Dataset entries:
■ ■ ■ ■ ■

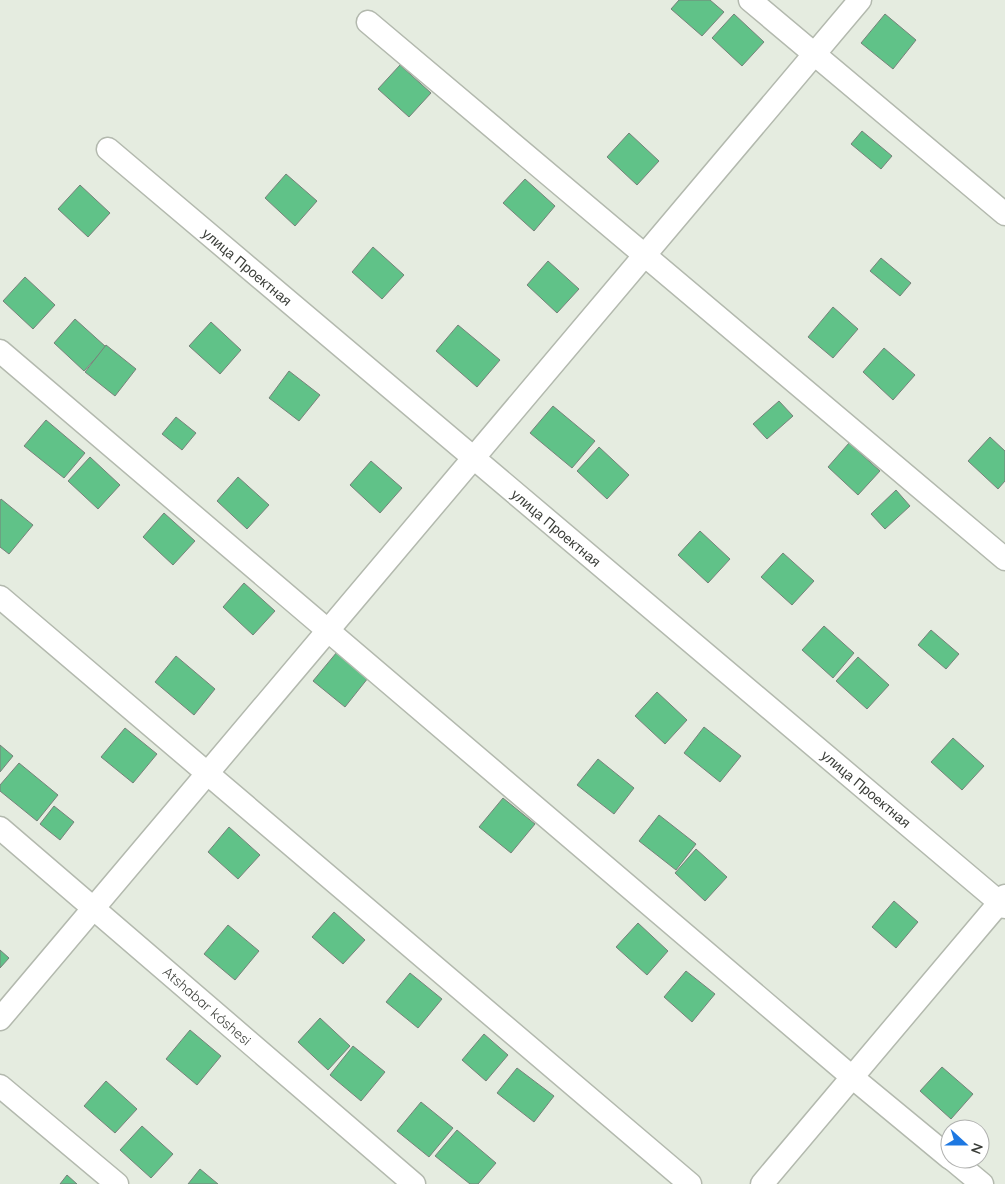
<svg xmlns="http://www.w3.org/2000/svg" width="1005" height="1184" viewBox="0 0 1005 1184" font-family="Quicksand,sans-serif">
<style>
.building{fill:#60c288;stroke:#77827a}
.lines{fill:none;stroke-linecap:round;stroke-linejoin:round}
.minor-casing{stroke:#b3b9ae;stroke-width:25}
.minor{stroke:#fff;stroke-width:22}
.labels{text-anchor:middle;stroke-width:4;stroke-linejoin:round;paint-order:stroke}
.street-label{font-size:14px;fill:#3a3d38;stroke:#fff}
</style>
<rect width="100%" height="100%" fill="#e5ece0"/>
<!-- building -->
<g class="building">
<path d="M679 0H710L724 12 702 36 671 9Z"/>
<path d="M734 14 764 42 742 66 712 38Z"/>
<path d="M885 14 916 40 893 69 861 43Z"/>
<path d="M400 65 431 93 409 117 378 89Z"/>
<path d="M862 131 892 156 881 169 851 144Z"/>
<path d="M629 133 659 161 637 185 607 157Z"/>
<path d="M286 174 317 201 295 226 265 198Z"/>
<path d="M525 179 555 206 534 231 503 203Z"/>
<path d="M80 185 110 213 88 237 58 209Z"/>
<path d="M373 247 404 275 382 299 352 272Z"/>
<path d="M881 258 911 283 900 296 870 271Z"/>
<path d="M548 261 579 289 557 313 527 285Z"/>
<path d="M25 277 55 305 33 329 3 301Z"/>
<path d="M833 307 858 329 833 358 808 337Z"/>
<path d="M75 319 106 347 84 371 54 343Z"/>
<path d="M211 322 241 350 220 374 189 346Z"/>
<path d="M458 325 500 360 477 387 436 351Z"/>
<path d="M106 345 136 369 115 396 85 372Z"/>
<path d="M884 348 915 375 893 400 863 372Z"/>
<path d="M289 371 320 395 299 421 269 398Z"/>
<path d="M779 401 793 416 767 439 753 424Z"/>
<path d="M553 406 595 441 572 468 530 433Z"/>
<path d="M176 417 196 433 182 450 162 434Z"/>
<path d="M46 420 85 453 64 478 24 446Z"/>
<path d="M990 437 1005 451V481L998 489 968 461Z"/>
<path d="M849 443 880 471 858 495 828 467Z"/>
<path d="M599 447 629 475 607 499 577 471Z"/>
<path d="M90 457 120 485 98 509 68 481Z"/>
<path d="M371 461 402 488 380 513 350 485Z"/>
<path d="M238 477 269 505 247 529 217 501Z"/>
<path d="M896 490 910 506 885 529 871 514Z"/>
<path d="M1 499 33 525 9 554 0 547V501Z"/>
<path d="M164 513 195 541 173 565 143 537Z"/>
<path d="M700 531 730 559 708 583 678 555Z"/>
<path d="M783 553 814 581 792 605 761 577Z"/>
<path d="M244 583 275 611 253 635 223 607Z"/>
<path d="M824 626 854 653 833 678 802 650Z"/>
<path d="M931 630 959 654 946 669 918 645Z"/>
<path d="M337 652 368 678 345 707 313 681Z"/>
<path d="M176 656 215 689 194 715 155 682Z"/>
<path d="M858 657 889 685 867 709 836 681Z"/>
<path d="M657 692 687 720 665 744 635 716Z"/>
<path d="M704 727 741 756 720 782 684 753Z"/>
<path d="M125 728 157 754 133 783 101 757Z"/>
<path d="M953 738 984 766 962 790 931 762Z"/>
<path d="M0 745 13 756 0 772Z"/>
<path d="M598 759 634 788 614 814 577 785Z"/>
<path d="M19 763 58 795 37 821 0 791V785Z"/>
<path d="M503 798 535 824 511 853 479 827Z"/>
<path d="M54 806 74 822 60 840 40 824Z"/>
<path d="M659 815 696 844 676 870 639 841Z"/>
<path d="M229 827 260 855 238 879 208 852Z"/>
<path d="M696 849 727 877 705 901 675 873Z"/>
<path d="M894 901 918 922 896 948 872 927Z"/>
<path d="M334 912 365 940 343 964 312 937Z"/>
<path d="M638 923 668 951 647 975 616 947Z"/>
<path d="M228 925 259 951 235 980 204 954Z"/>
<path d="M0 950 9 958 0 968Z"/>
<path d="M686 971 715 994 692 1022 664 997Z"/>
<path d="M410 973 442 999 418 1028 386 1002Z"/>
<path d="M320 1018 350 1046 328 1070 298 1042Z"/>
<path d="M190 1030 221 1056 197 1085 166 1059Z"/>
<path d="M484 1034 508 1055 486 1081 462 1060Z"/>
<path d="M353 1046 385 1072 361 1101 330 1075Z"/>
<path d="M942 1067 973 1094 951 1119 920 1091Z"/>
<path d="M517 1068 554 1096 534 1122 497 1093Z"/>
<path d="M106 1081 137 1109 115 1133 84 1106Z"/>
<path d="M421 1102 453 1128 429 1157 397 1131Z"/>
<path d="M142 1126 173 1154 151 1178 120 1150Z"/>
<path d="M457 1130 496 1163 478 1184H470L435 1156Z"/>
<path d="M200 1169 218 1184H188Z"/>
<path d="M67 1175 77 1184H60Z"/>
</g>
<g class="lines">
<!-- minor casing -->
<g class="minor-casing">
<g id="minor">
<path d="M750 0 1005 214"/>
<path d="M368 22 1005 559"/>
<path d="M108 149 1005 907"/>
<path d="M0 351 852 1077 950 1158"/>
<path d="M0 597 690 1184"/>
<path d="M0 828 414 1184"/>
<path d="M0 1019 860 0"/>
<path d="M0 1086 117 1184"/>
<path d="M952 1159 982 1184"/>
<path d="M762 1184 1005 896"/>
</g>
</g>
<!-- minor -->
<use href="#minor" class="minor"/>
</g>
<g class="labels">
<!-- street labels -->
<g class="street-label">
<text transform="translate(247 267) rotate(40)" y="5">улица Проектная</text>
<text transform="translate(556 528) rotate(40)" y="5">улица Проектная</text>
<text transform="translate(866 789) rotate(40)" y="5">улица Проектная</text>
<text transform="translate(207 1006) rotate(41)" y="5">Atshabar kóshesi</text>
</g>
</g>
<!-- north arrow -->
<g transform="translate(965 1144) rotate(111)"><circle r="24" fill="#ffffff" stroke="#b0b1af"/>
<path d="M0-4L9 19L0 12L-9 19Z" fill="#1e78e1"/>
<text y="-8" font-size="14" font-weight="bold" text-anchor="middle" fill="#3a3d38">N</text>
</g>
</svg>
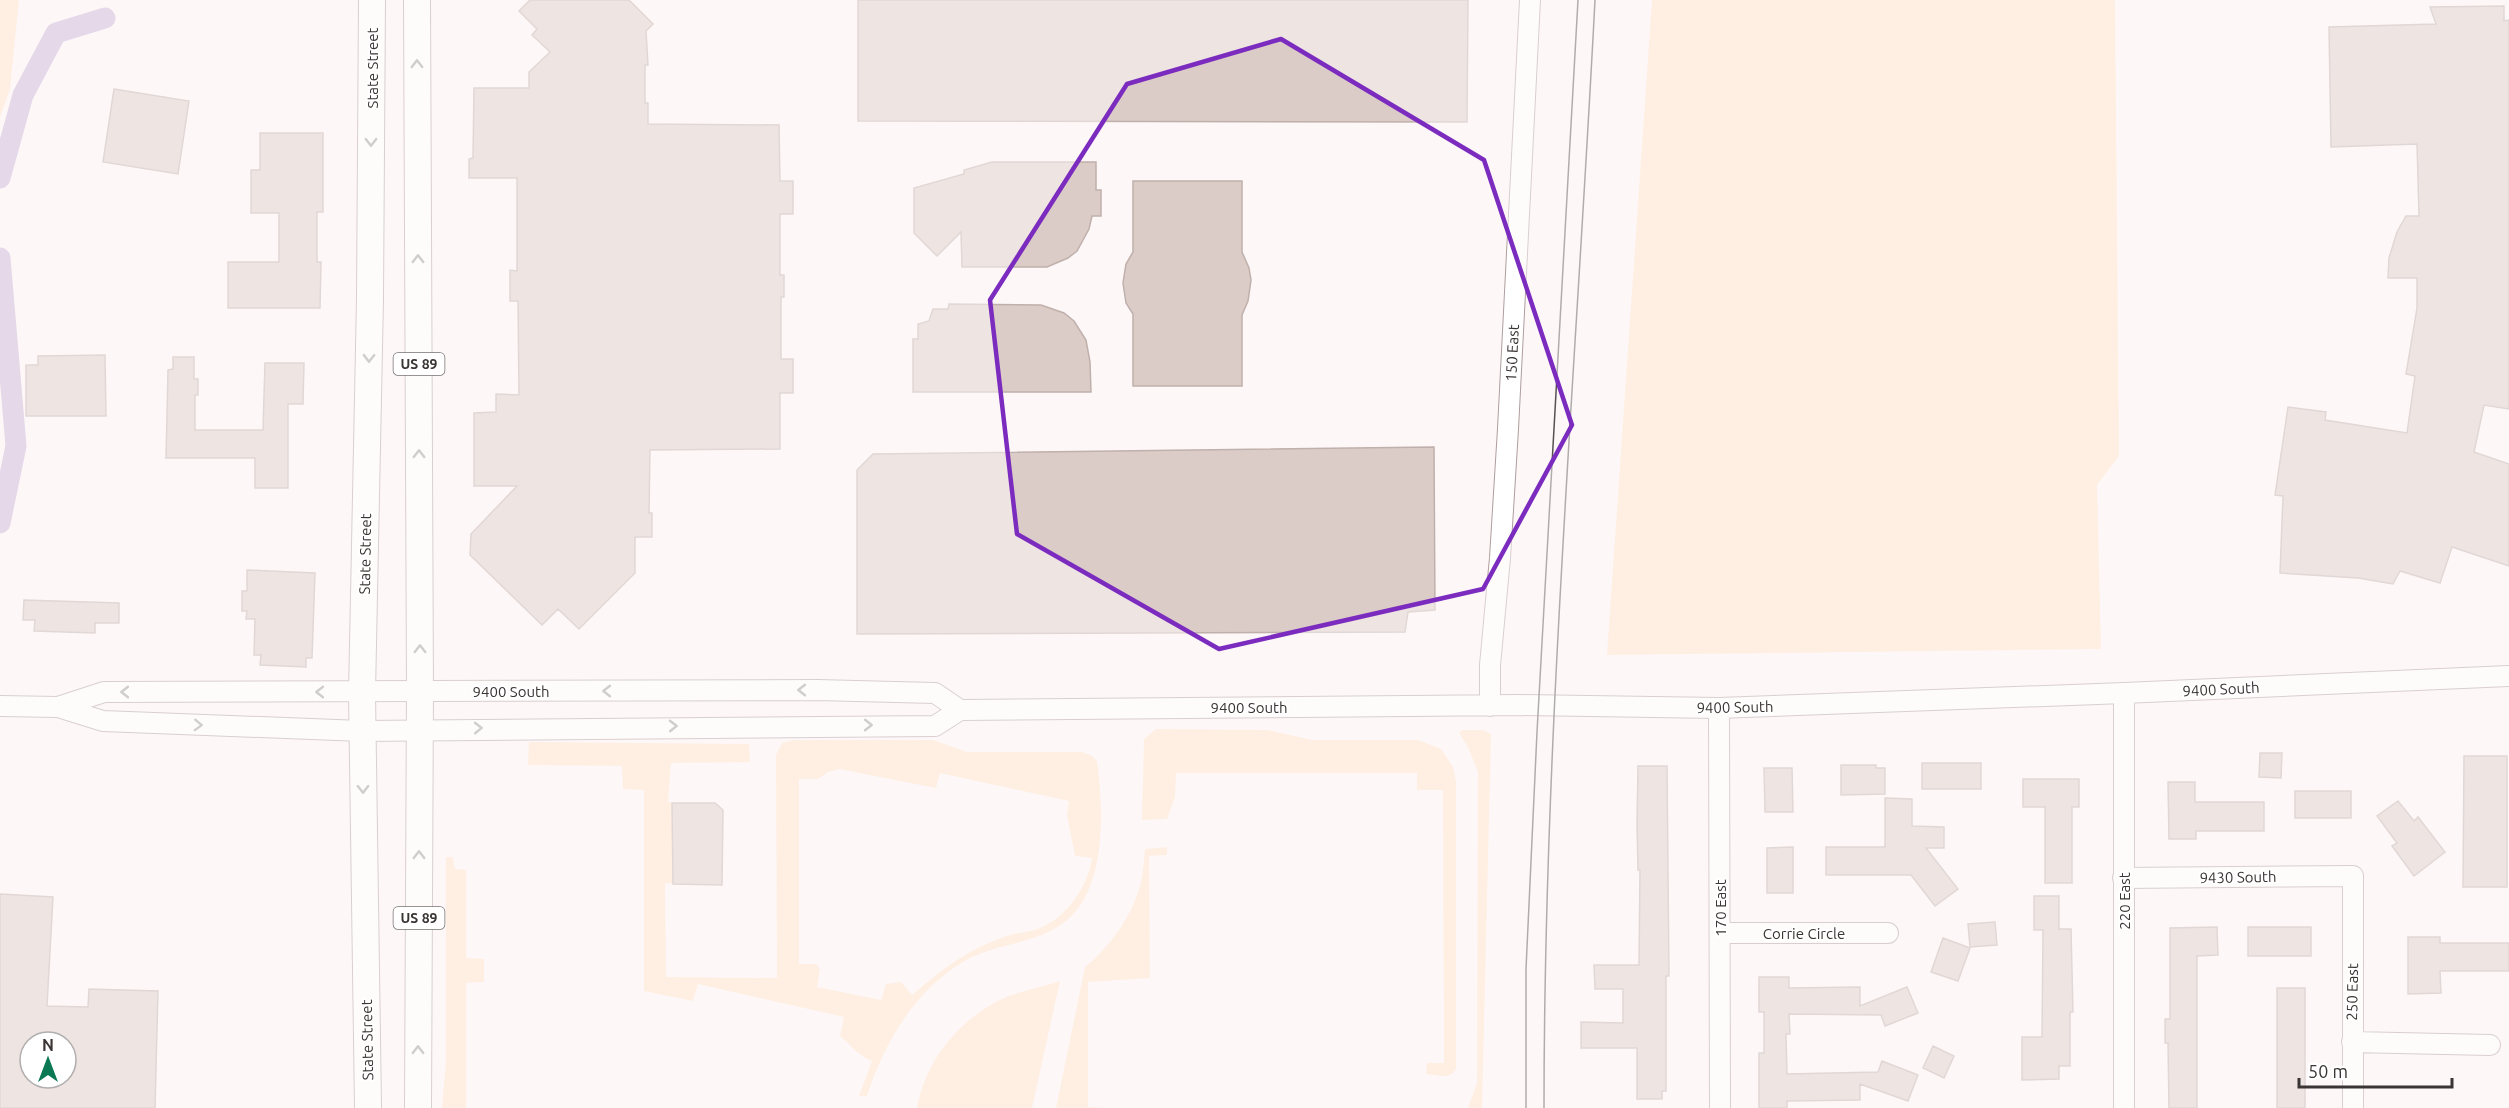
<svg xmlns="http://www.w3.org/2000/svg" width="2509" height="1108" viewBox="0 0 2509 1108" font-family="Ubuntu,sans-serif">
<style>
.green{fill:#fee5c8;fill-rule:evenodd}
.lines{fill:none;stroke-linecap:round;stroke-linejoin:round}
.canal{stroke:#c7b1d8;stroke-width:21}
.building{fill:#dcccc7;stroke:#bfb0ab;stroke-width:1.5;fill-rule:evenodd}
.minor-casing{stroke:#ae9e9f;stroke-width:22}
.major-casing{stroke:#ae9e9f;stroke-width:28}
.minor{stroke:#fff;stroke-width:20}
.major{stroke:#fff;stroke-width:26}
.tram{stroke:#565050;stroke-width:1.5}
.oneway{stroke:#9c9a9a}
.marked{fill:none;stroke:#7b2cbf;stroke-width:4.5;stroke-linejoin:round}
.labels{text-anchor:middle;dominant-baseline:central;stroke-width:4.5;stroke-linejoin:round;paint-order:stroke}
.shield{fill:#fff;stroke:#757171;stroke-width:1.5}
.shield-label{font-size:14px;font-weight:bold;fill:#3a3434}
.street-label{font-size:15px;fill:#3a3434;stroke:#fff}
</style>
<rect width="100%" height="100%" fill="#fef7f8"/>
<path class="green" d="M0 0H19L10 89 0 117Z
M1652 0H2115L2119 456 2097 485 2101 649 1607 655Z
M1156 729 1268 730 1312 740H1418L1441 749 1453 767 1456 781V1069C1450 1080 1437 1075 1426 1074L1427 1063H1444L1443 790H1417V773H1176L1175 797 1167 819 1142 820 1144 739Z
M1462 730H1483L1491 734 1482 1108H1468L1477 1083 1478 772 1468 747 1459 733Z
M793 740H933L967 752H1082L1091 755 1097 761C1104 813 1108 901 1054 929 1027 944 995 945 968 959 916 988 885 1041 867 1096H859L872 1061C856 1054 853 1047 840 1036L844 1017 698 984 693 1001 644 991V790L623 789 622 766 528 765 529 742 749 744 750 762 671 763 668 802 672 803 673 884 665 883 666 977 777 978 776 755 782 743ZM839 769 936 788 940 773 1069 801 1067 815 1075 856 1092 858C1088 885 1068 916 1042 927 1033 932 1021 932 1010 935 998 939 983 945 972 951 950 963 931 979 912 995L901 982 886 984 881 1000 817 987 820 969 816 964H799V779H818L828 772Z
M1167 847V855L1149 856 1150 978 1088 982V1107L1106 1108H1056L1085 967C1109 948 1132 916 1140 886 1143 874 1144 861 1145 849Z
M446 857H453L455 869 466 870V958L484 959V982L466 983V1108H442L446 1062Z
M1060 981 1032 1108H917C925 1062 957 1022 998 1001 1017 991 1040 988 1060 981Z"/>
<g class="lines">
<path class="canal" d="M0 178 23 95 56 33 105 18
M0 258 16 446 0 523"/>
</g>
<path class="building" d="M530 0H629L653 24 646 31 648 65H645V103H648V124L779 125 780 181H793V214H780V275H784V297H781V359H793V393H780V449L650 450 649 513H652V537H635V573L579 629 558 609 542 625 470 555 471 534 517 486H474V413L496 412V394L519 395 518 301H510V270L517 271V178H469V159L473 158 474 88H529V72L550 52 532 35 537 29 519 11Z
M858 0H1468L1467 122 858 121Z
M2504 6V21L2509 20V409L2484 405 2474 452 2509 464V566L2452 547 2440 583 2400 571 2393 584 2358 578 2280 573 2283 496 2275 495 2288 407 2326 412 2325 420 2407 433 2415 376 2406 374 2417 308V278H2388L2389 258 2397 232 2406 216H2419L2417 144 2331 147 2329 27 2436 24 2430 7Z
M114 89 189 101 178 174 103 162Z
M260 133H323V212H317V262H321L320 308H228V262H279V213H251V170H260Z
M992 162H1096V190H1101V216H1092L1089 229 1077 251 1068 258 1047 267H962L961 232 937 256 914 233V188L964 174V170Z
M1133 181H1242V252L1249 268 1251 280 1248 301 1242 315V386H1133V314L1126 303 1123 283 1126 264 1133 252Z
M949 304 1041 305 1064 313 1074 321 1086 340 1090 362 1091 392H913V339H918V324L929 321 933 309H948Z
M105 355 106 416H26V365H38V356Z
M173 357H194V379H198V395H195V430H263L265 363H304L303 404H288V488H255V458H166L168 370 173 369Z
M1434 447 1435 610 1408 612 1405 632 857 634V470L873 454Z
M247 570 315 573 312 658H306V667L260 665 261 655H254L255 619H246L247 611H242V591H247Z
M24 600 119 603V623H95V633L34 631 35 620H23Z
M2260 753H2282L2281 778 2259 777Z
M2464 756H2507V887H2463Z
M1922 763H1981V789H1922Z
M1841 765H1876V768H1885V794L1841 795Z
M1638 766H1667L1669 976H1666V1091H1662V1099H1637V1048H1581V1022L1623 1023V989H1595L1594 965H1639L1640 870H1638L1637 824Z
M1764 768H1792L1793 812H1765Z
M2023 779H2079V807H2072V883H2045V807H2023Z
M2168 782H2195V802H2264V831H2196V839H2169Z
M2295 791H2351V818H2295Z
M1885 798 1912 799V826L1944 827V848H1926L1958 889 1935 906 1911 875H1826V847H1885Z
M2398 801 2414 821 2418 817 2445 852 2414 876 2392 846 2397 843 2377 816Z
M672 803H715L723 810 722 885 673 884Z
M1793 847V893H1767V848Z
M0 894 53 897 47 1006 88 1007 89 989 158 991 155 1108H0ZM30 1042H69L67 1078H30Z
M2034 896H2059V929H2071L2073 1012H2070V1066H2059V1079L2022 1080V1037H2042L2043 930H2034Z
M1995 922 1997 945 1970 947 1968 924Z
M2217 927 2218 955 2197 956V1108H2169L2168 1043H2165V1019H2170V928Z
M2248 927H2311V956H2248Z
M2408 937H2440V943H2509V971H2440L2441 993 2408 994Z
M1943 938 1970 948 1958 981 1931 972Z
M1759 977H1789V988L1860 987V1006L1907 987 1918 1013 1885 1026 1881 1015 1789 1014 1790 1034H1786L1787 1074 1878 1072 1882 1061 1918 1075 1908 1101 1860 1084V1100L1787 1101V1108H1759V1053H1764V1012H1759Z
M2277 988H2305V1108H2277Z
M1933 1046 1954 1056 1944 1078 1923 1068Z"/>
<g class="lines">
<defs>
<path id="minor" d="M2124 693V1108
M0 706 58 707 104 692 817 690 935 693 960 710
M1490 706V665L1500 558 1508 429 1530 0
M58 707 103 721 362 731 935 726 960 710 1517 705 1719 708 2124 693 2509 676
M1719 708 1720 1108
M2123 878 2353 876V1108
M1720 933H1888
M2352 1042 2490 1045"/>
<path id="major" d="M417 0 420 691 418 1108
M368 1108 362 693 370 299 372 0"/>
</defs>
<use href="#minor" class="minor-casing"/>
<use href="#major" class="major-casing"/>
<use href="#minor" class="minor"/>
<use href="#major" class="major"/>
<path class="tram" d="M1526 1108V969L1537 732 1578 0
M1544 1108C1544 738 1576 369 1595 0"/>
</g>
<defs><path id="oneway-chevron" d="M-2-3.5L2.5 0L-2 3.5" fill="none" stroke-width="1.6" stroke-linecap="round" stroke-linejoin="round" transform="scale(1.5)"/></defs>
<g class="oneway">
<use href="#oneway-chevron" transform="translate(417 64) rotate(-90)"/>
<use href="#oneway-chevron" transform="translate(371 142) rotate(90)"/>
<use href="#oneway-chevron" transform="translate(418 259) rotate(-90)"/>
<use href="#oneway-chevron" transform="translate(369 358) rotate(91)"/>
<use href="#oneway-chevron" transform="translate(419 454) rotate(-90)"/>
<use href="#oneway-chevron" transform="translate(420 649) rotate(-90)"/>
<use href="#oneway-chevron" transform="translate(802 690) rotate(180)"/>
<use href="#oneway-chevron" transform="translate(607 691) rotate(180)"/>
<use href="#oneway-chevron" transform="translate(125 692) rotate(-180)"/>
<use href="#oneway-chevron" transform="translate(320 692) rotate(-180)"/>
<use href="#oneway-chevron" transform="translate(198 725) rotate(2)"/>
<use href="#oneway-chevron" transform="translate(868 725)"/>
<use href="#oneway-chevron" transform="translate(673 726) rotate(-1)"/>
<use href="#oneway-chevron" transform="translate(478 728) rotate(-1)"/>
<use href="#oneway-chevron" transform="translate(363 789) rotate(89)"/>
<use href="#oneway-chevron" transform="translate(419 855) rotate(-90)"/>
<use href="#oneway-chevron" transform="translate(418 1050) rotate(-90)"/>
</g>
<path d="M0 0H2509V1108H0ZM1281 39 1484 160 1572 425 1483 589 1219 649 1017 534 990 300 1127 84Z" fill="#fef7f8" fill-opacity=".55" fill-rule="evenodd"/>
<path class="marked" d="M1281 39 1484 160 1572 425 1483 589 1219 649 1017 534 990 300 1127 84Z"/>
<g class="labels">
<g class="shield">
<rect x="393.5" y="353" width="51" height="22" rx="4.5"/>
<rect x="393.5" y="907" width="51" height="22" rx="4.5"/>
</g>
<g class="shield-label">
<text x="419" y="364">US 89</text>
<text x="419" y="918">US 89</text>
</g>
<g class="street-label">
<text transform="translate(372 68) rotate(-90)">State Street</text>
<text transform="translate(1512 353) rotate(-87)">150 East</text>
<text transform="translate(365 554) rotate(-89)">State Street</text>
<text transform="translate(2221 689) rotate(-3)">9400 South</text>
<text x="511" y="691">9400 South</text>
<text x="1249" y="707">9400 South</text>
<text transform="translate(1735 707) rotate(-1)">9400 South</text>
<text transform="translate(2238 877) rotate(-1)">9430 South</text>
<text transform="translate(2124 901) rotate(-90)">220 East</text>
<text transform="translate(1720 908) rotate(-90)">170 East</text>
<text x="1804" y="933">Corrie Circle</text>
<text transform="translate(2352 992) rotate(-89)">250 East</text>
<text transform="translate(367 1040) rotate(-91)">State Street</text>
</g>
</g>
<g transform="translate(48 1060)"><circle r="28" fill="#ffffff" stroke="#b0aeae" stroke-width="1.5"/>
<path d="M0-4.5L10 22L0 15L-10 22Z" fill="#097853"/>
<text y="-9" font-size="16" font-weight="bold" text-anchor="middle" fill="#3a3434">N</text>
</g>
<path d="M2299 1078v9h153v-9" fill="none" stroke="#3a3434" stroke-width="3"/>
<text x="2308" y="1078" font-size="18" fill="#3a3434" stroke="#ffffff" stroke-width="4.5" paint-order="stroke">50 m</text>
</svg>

■ ■ ■ ■ ■

Work request: Among the lines above, repeat exactly those from the line with "M949 304 1041" to the line with "M0 706 58 707 104 692 817 690 935 693 960 710", counting both ends.

Answer to the exercise:
M949 304 1041 305 1064 313 1074 321 1086 340 1090 362 1091 392H913V339H918V324L929 321 933 309H948Z
M105 355 106 416H26V365H38V356Z
M173 357H194V379H198V395H195V430H263L265 363H304L303 404H288V488H255V458H166L168 370 173 369Z
M1434 447 1435 610 1408 612 1405 632 857 634V470L873 454Z
M247 570 315 573 312 658H306V667L260 665 261 655H254L255 619H246L247 611H242V591H247Z
M24 600 119 603V623H95V633L34 631 35 620H23Z
M2260 753H2282L2281 778 2259 777Z
M2464 756H2507V887H2463Z
M1922 763H1981V789H1922Z
M1841 765H1876V768H1885V794L1841 795Z
M1638 766H1667L1669 976H1666V1091H1662V1099H1637V1048H1581V1022L1623 1023V989H1595L1594 965H1639L1640 870H1638L1637 824Z
M1764 768H1792L1793 812H1765Z
M2023 779H2079V807H2072V883H2045V807H2023Z
M2168 782H2195V802H2264V831H2196V839H2169Z
M2295 791H2351V818H2295Z
M1885 798 1912 799V826L1944 827V848H1926L1958 889 1935 906 1911 875H1826V847H1885Z
M2398 801 2414 821 2418 817 2445 852 2414 876 2392 846 2397 843 2377 816Z
M672 803H715L723 810 722 885 673 884Z
M1793 847V893H1767V848Z
M0 894 53 897 47 1006 88 1007 89 989 158 991 155 1108H0ZM30 1042H69L67 1078H30Z
M2034 896H2059V929H2071L2073 1012H2070V1066H2059V1079L2022 1080V1037H2042L2043 930H2034Z
M1995 922 1997 945 1970 947 1968 924Z
M2217 927 2218 955 2197 956V1108H2169L2168 1043H2165V1019H2170V928Z
M2248 927H2311V956H2248Z
M2408 937H2440V943H2509V971H2440L2441 993 2408 994Z
M1943 938 1970 948 1958 981 1931 972Z
M1759 977H1789V988L1860 987V1006L1907 987 1918 1013 1885 1026 1881 1015 1789 1014 1790 1034H1786L1787 1074 1878 1072 1882 1061 1918 1075 1908 1101 1860 1084V1100L1787 1101V1108H1759V1053H1764V1012H1759Z
M2277 988H2305V1108H2277Z
M1933 1046 1954 1056 1944 1078 1923 1068Z"/>
<g class="lines">
<defs>
<path id="minor" d="M2124 693V1108
M0 706 58 707 104 692 817 690 935 693 960 710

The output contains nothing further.